## GIVEN PASSAGE
[asterisk-users] Simple speech recognition for driving IVR - "press or say one".
Joshua Colp
jcolp at digium.com
Sun Dec 10 17:38:14 CST 2017
On Sun, Dec 10, 2017, at 05:51 PM, Jonathan H wrote:
> Hang on, all of the fiddling in this thread seems remarkably
> over-complicating what should be an incredibly simple task.
>
> We know that a DTMF keypress interrupted the recording. We also know
> that app_record.c knows which keypress it was from
>
> * \param dtmf_integer the integer value of the DTMF key received
>
> as in
>
> static enum dtmf_response record_dtmf_response(struct ast_channel
> *chan, struct ast_flags *flags, int dtmf_integer, int terminator)
>
> For reasons which have me scratching my head, app_record turns a
> useful DTMF value into a rather meaningless "DTMF" in the
> RECORD_STATUS variable.
When originally added it was only possible to terminate based on a
termination DTMF, so you'd know which DTMF key was used because no other
DTMF would stop. Afterwards a community member contributed a change[1]
to add an option to allow any DTMF key to terminate it, but the dialplan
variable stuff was not extended to make the knowledge of which DTMF was
used available.

## WRITTEN PROBLEM 1
In the app_record message above, rewrite the paragraph beginning "When originally added" as a short list that keeps its main facts.
## WRITTEN PROBLEM 2
Carry on the app_record message from its last sentence, in the same voice.

## GIVEN ENTRIES

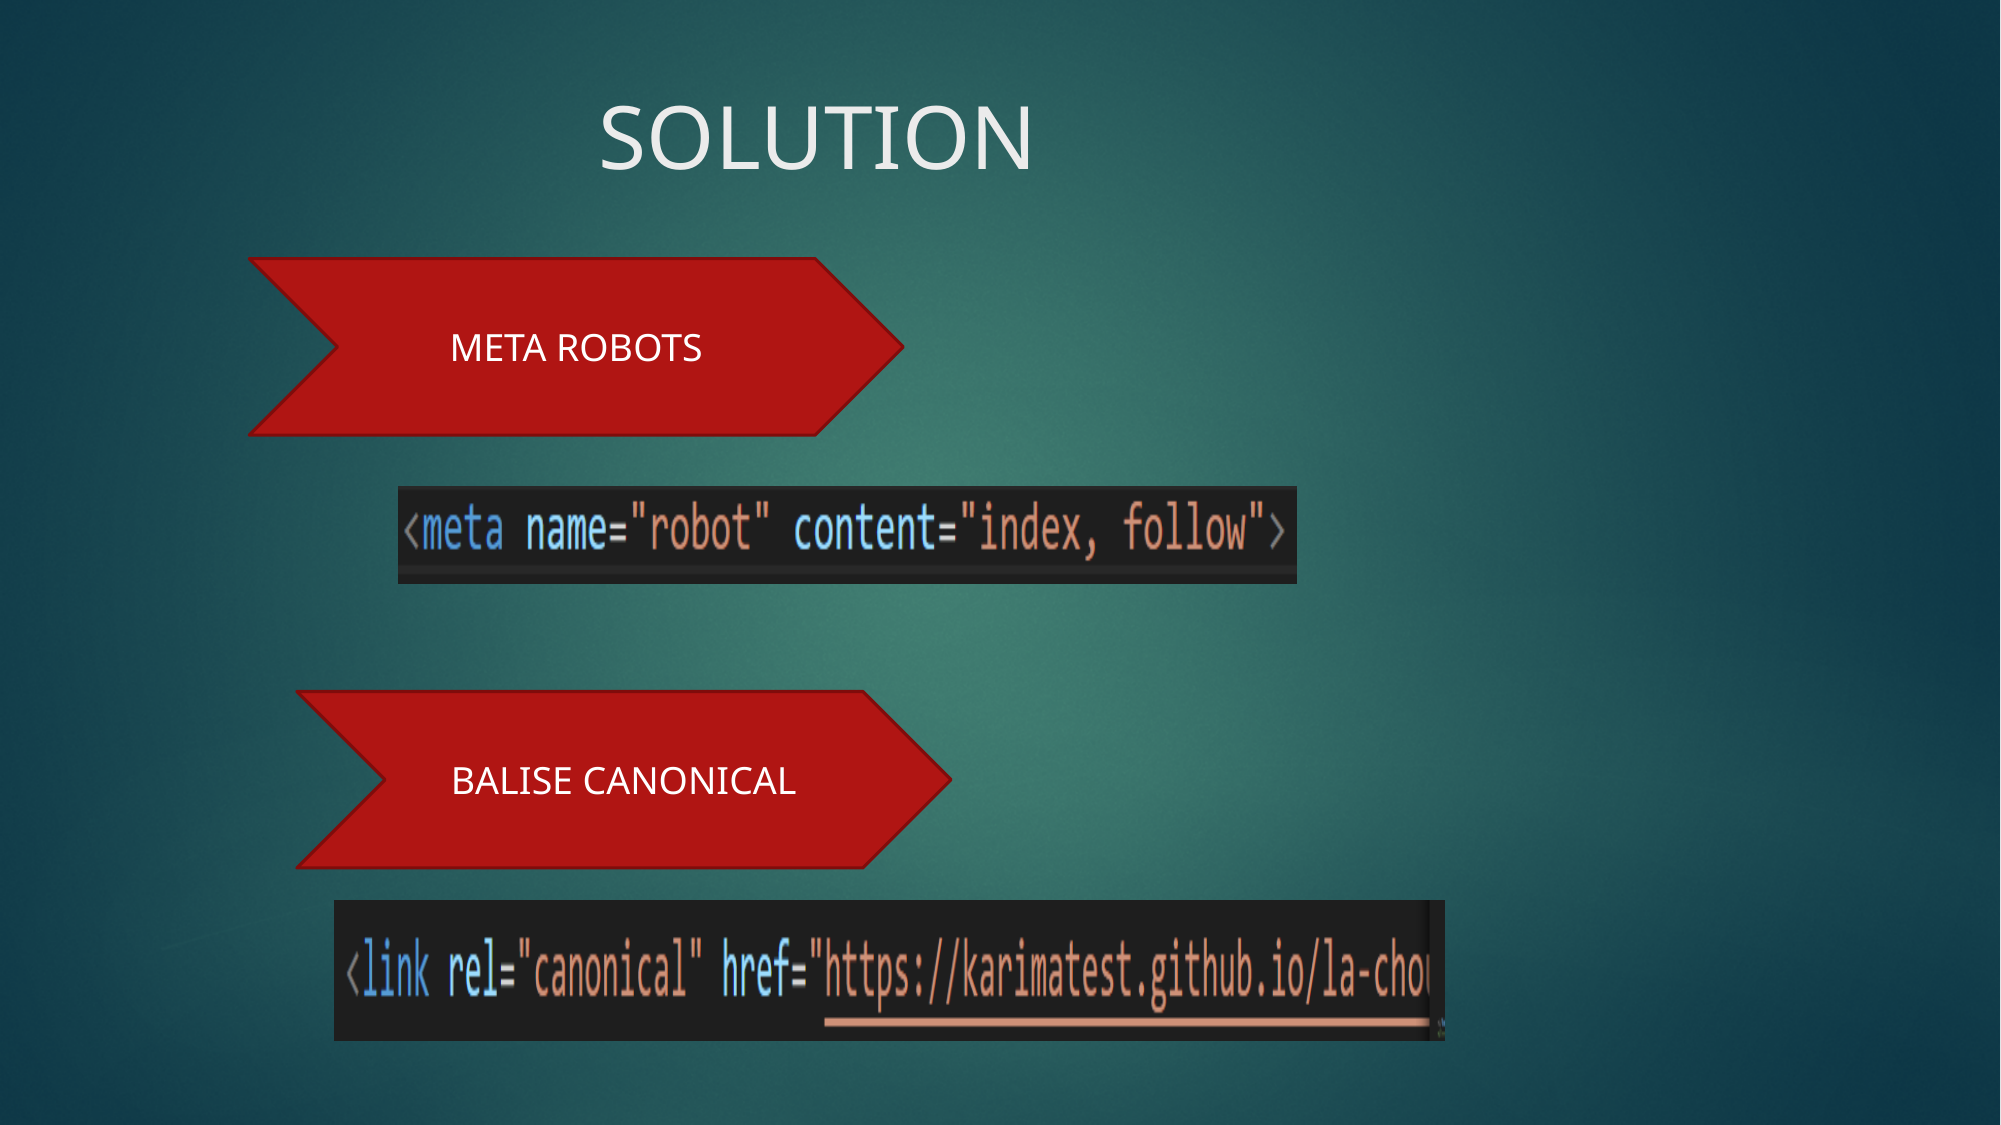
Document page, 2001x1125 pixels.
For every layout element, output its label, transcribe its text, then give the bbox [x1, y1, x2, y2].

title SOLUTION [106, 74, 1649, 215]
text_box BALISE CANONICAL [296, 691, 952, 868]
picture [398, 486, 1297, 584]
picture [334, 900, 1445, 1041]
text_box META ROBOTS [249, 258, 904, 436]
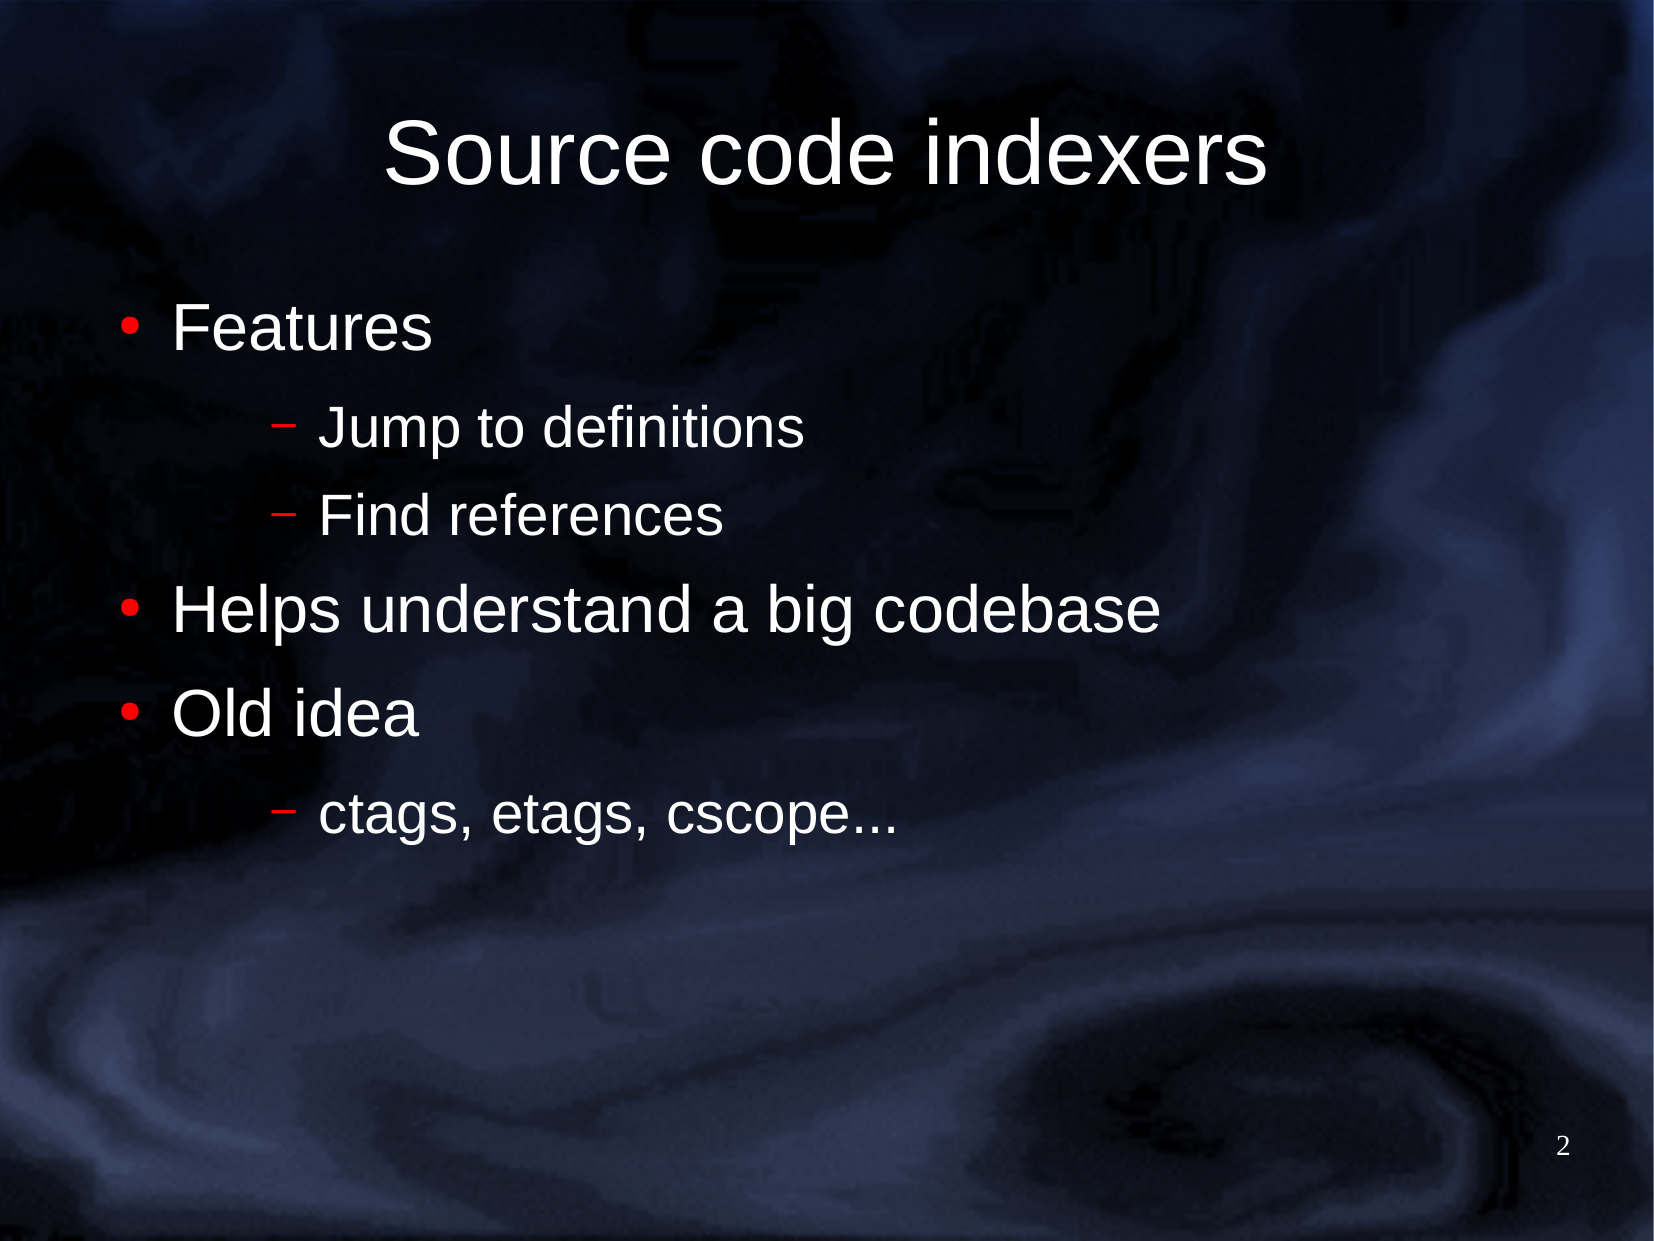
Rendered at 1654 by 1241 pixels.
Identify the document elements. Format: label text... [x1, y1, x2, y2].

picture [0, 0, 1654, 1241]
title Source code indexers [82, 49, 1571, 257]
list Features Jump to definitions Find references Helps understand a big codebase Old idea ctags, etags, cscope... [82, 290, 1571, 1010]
---
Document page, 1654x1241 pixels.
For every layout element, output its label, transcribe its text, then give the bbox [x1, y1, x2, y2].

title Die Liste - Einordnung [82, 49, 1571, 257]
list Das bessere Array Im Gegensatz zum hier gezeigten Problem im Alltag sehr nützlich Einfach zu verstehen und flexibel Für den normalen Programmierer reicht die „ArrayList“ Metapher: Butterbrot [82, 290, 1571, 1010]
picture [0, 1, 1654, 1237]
==
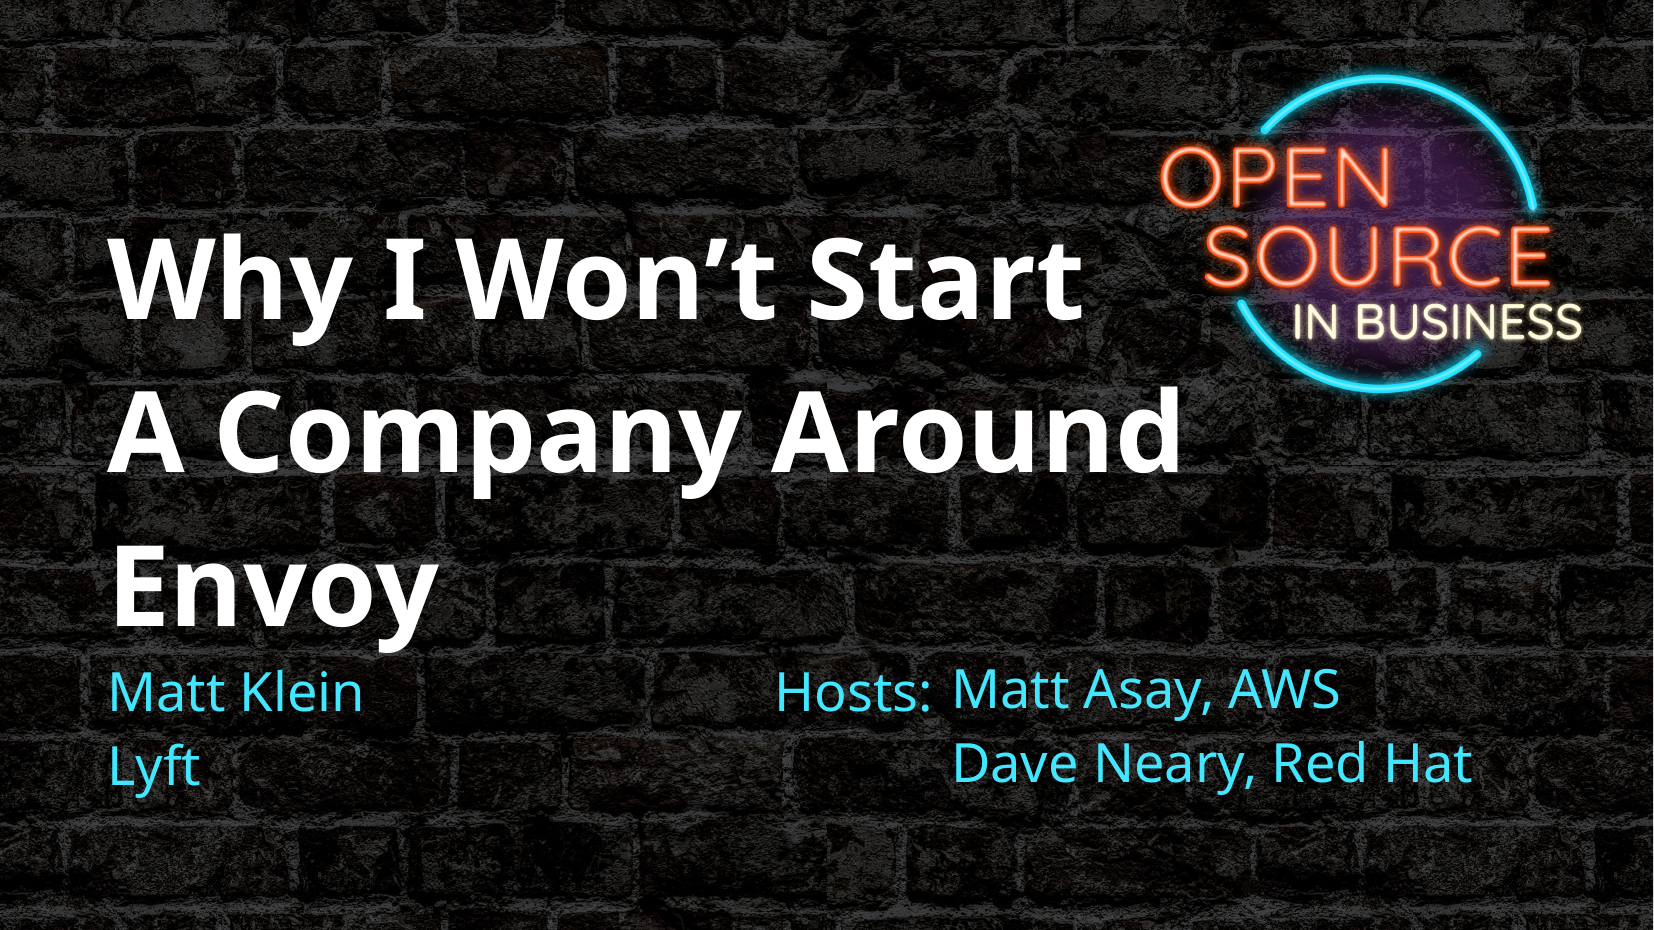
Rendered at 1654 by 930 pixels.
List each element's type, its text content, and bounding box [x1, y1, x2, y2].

## EXERCISE OUTPUT 1
- At first, app_record could stop only on a termination DTMF key, so the key that ended the recording was always known.
- A community member later added an option that lets any DTMF key end the recording.
- The dialplan variables were not extended with that change, so they do not show which DTMF key was pressed.

## EXERCISE OUTPUT 2
> But SOMETHING must be floating around in Asterisk for app_record.c to
> know what number was pushed. If I'm using RFC2833, is there ANY way of
> getting that last keypress.
>
> In other words: "The user pressed a number, recording stopped, now
> what was that number?" - WITHOUT rewriting and recompiling a core
> application or doing any complex workaround?
Within the code f->subclass.integer is where the DTMF digit is. You'd
need to make a code change to set another dialplan variable which
contains it.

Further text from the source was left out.